She said, “me encantas”. Translated, this means, “you enchant me”.
I’m not sure what turns me on more: love or lust.
I love lust. But I also lust love.
And when a girl that says I enchant her, the heat that rises from my core is a whirling dervish of the most intoxicating emotions: love and lust. Couple that with who this girl is, and the fact that she sings like a haunted angel on stage; and for many hours now I have paralyzed myself by immersion. Of swimming in the thoughts of her: her black dresses, her dark eyes, her piercing words, her sense of song, seduction and the way that she flirts with me.
There is an art to flirting.
While I am not the most adept in this art, I am a connoisseur of this aptitude. I know the vehicles for flirting: touch and sight being the two most dominant. However it is words that tickle and torture my soul.
“Me encantas” is like water in that it swirls over into the realm of seduction.
Because when I picture the girl saying the words, “me encantas”, I picture her in Peru, overlooking the sea. She is, afterall, one of the ten things I know about Peru. About the great poet, Pablo Neruda.
In the same vein of the question of: is life a dream? I do not know if I am an idea or a person.
So when this dark soulstress tells me, “te quiero”, I am not sure if it’s me that she wants – or the idea of the power behind her words. Behind my words. Behind who I am and who she is – behind her piano, or not.
I am not sure if she is flirting with me, or seducing me. In one, you do not reach a linguistic end. You do not become, “flirted”. But you do become “seduced”.

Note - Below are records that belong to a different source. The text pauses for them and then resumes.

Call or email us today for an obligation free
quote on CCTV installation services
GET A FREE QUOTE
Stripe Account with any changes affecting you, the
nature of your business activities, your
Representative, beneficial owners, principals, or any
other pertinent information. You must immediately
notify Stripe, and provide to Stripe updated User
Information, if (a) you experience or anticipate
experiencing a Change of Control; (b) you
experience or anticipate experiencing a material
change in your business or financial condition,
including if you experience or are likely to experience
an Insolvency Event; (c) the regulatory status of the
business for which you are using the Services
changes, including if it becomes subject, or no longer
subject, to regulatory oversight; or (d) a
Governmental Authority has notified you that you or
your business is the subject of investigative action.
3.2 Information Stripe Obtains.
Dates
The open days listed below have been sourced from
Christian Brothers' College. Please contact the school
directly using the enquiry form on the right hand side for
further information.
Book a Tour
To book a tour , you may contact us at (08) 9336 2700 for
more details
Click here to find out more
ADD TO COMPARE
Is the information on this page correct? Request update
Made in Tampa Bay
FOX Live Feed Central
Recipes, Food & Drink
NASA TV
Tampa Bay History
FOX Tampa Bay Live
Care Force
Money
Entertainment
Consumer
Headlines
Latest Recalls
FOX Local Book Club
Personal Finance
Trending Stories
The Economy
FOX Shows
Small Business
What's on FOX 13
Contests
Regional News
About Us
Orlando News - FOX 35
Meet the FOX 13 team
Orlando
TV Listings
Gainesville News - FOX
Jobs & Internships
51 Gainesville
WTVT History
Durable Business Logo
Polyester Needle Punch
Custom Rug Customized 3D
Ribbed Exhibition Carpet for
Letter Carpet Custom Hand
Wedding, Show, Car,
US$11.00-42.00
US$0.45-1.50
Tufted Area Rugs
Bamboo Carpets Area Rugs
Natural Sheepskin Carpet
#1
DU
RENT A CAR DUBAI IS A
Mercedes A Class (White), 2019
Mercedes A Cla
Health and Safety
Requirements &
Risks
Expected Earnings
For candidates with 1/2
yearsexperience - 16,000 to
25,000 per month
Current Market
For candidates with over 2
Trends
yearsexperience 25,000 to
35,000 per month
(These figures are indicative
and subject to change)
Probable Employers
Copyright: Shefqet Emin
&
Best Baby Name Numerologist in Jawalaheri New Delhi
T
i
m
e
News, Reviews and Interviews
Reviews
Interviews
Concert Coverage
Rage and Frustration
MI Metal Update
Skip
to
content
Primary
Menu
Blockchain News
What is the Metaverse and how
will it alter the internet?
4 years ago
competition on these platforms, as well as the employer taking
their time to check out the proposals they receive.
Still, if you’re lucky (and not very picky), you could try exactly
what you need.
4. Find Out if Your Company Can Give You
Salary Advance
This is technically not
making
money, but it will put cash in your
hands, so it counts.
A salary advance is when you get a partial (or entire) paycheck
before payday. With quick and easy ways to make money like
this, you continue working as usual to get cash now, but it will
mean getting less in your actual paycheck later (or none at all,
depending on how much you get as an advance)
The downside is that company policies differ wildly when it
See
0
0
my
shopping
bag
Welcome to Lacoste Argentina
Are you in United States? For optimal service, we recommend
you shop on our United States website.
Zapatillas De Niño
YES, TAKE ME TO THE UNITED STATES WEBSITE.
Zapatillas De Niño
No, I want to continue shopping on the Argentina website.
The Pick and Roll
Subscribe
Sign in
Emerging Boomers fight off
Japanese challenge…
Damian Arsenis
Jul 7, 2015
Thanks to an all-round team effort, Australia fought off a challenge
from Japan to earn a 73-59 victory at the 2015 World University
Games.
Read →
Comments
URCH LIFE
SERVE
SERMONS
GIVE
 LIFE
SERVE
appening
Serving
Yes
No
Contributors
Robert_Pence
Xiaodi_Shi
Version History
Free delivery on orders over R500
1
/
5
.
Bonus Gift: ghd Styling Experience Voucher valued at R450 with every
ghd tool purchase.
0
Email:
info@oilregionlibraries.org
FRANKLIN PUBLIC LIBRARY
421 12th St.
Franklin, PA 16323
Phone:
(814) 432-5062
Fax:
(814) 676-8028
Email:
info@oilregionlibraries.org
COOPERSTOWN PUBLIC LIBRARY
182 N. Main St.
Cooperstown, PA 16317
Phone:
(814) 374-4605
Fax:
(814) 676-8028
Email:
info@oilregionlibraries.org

On my empty pillow at the end of the night, for a near eternity now and I have been unendingly enchanted by this dark girl. Since we first met under the stars on a dark night. She has twisted my hunger for love as much as she touched my thirst to be lustful for her.
Maybe the mystery is the inquiry. Maybe it’s end of all of this. Maybe it’s the unknown. Like her black dresses that sail behind her. Or the way that her hair hides her blackened eyes. Or the way her breathy words haunt me as though I want her more than I can understand.
If even confused: Consider me seduced. Enchanted. Wanted.